▸ GIVEN DATA:

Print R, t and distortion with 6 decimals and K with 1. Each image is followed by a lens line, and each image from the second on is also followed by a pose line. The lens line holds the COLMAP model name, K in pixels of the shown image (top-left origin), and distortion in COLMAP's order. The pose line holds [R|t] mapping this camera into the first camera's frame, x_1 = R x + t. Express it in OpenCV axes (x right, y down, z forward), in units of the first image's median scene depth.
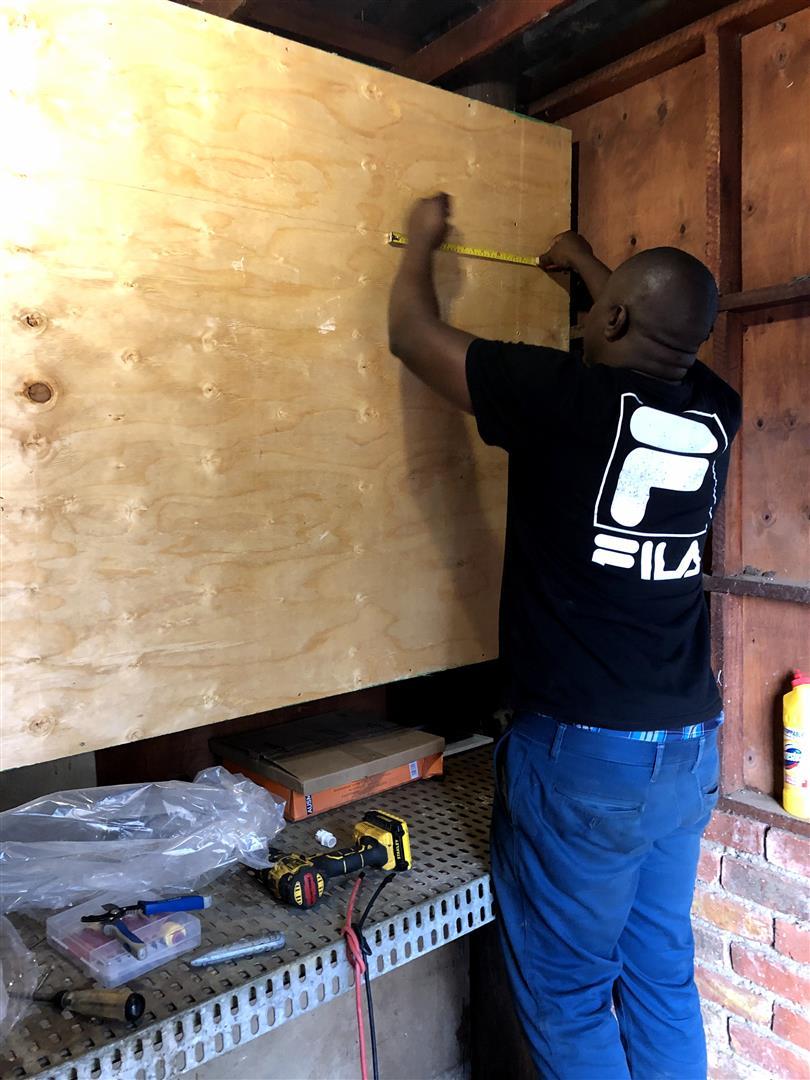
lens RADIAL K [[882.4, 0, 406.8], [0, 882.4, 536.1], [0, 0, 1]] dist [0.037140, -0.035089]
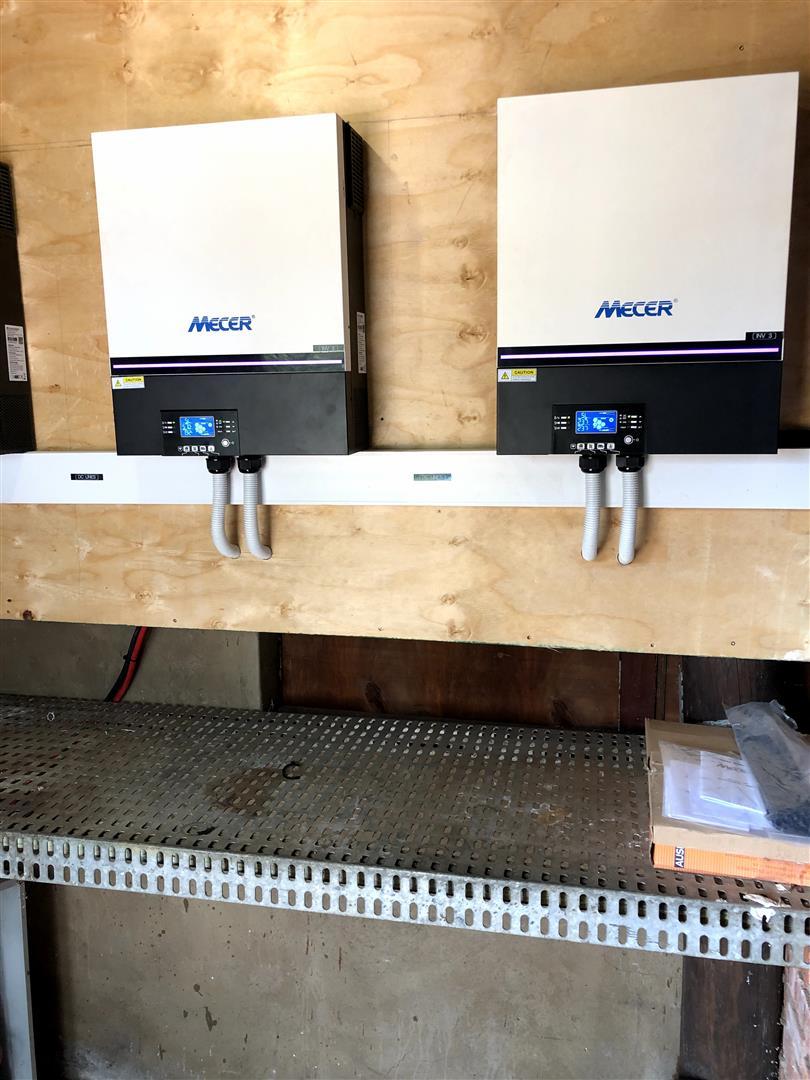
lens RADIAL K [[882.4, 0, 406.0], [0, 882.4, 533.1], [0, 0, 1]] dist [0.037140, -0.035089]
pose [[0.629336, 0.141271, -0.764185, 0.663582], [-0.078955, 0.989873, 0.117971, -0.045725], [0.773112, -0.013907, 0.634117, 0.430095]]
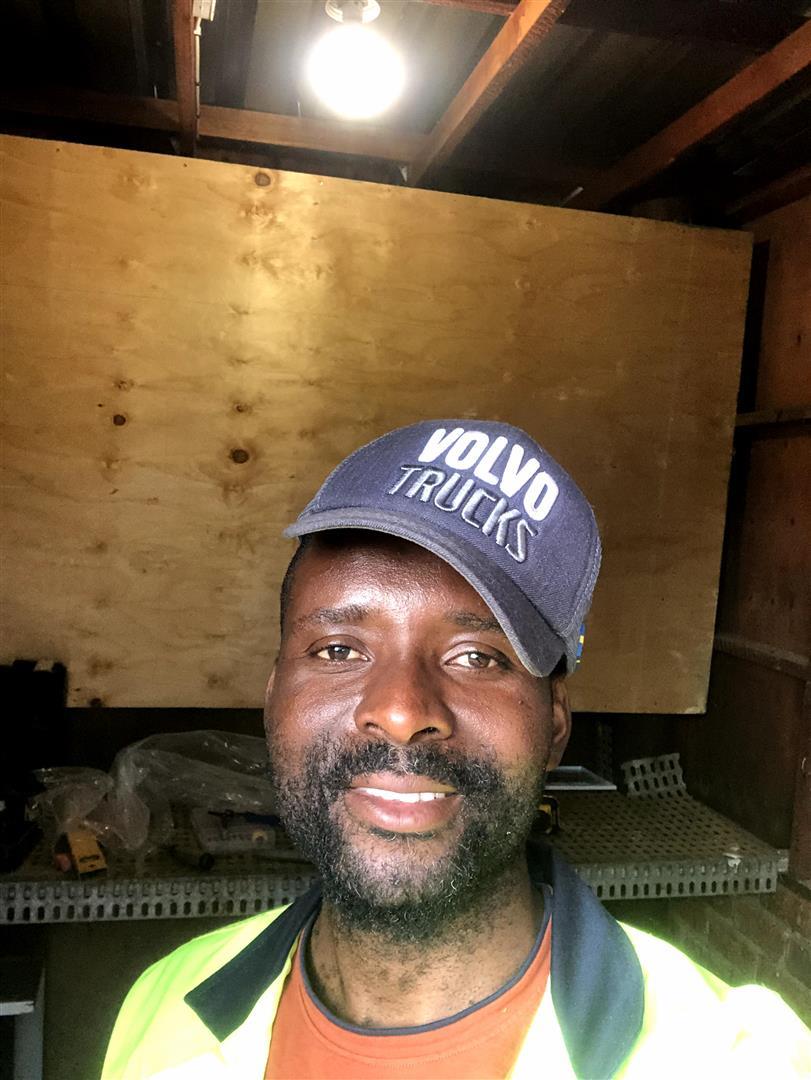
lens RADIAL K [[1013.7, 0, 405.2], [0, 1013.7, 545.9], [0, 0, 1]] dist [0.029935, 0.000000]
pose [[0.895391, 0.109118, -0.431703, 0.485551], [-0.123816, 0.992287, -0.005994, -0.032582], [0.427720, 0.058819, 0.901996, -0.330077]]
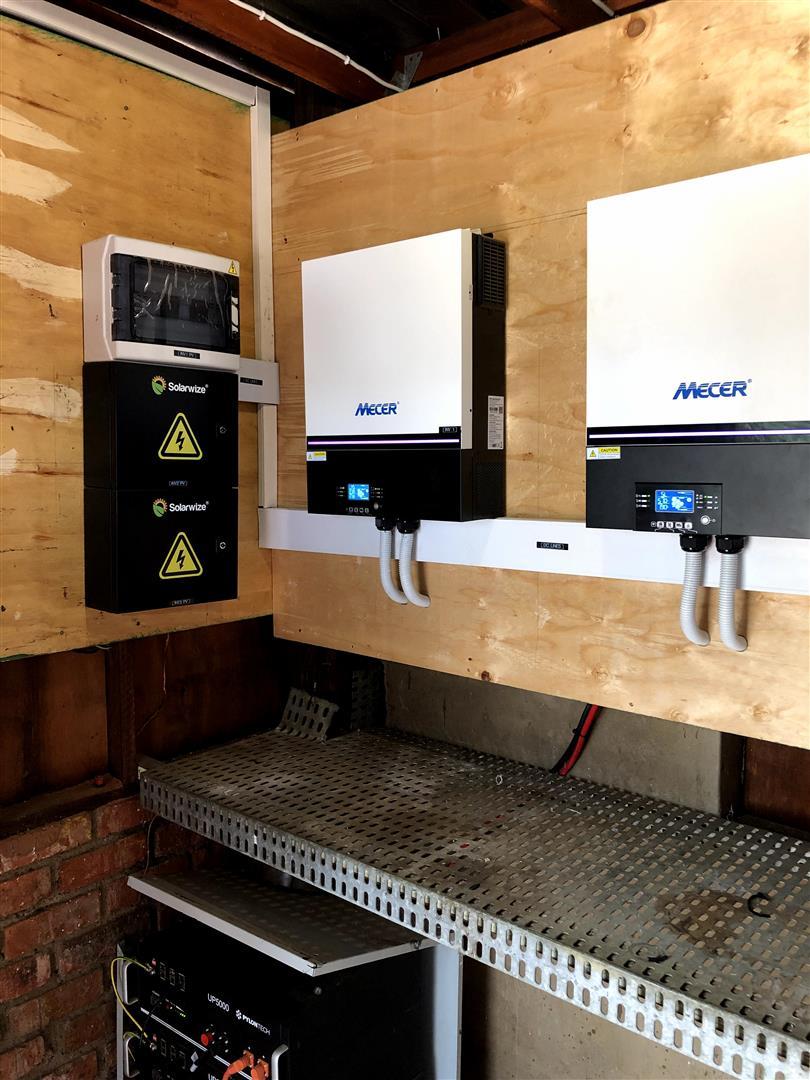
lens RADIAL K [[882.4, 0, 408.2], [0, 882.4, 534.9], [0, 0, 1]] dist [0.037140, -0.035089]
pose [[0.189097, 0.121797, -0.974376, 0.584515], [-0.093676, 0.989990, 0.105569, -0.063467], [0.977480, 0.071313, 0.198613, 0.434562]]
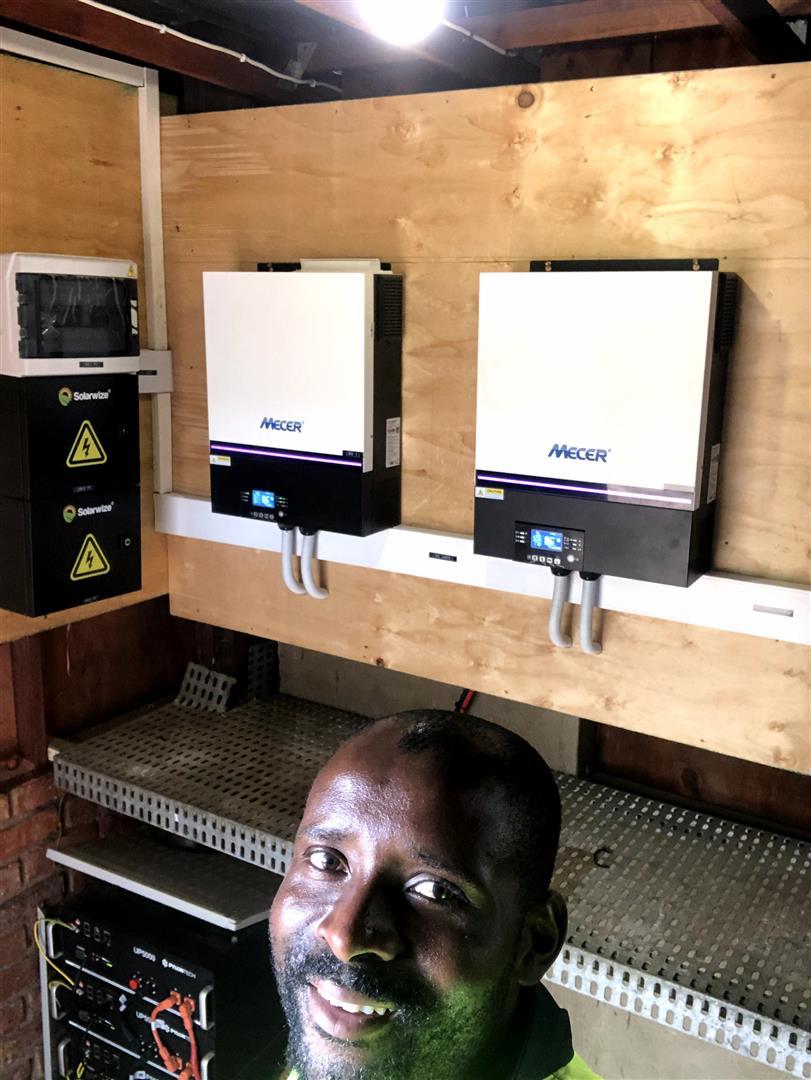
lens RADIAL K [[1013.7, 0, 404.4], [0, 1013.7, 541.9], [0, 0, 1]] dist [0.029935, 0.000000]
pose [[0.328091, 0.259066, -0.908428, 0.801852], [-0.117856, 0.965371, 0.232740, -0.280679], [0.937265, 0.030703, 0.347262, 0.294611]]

==

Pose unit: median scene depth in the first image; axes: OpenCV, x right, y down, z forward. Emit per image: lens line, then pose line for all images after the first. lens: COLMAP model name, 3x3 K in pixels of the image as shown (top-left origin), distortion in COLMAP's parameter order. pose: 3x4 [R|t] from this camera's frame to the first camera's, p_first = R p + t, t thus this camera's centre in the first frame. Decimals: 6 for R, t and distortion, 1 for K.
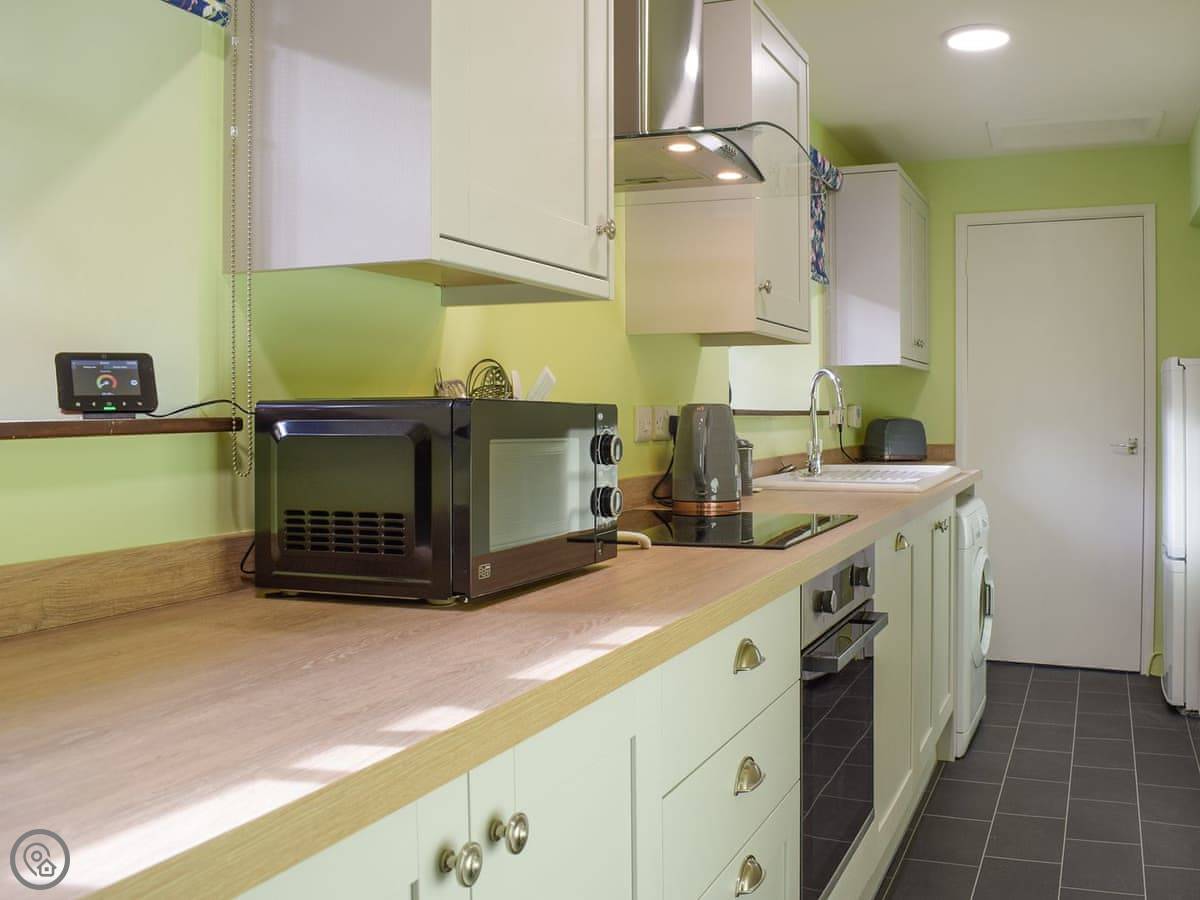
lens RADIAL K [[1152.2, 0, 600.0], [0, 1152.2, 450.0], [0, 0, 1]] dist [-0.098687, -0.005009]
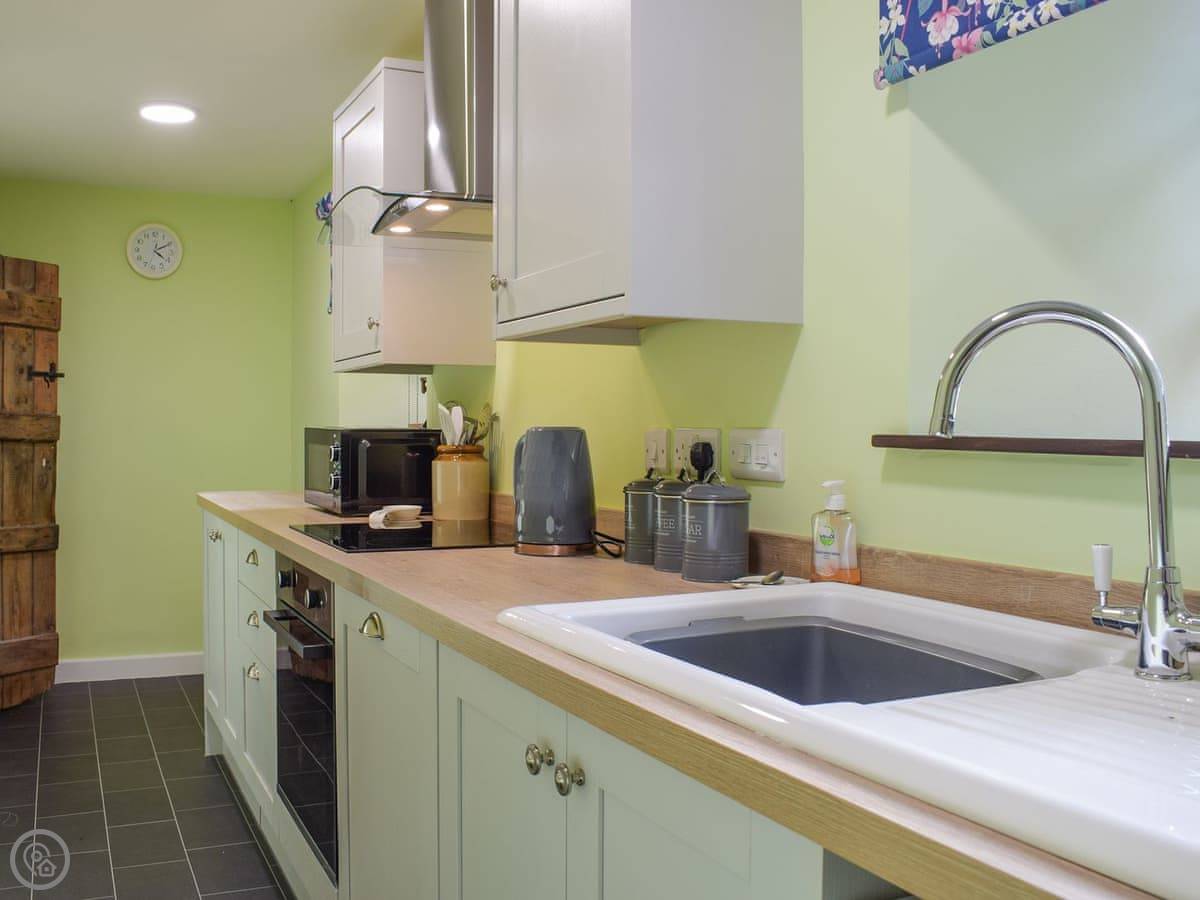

...

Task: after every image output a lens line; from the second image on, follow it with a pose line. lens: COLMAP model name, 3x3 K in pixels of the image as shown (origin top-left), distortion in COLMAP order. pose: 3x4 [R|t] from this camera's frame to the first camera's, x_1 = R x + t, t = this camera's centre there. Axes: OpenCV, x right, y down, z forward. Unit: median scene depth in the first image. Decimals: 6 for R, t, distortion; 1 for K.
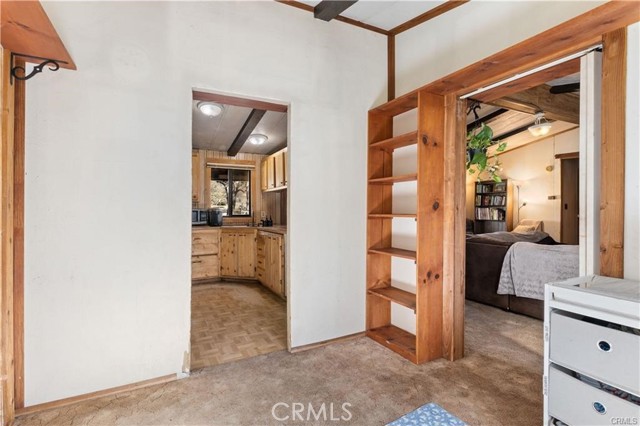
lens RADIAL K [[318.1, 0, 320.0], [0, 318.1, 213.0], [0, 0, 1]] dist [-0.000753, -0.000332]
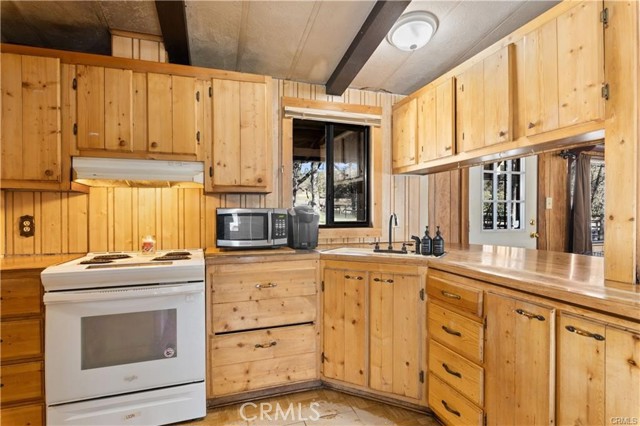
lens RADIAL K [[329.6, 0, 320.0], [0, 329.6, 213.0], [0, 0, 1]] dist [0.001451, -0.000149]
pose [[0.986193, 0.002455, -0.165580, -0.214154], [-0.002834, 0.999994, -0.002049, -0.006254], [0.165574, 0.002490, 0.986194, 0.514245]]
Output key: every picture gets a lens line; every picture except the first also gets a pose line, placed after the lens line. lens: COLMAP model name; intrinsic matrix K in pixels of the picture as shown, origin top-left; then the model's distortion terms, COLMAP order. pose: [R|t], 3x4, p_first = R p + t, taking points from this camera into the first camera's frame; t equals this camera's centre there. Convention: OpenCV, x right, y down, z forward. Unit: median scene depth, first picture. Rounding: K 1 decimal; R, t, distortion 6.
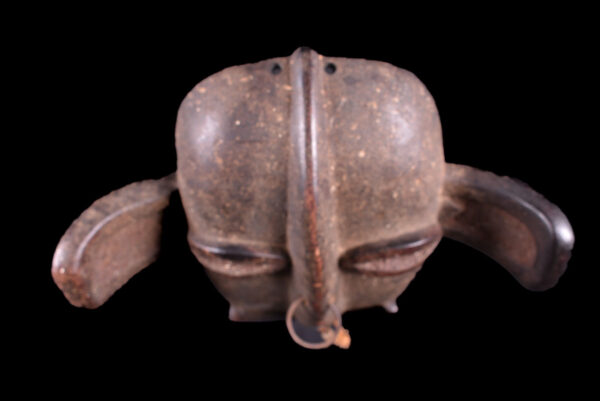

▸ WORK ITEM: Reproduce the records verbatim from the line containing "Pose unit: median" through the line containing "dist [-0.098687, -0.005009]", omitting the pictures.

▸ ANSWER SECTION:
Pose unit: median scene depth in the first image; axes: OpenCV, x right, y down, z forward. Emit per image: lens line, then pose line for all images after the first. lens: COLMAP model name, 3x3 K in pixels of the image as shown (top-left origin), distortion in COLMAP's parameter order. pose: 3x4 [R|t] from this camera's frame to the first camera's, p_first = R p + t, t thus this camera's centre in the first frame. Decimals: 6 for R, t and distortion, 1 for K.
lens RADIAL K [[1152.2, 0, 600.0], [0, 1152.2, 450.0], [0, 0, 1]] dist [-0.098687, -0.005009]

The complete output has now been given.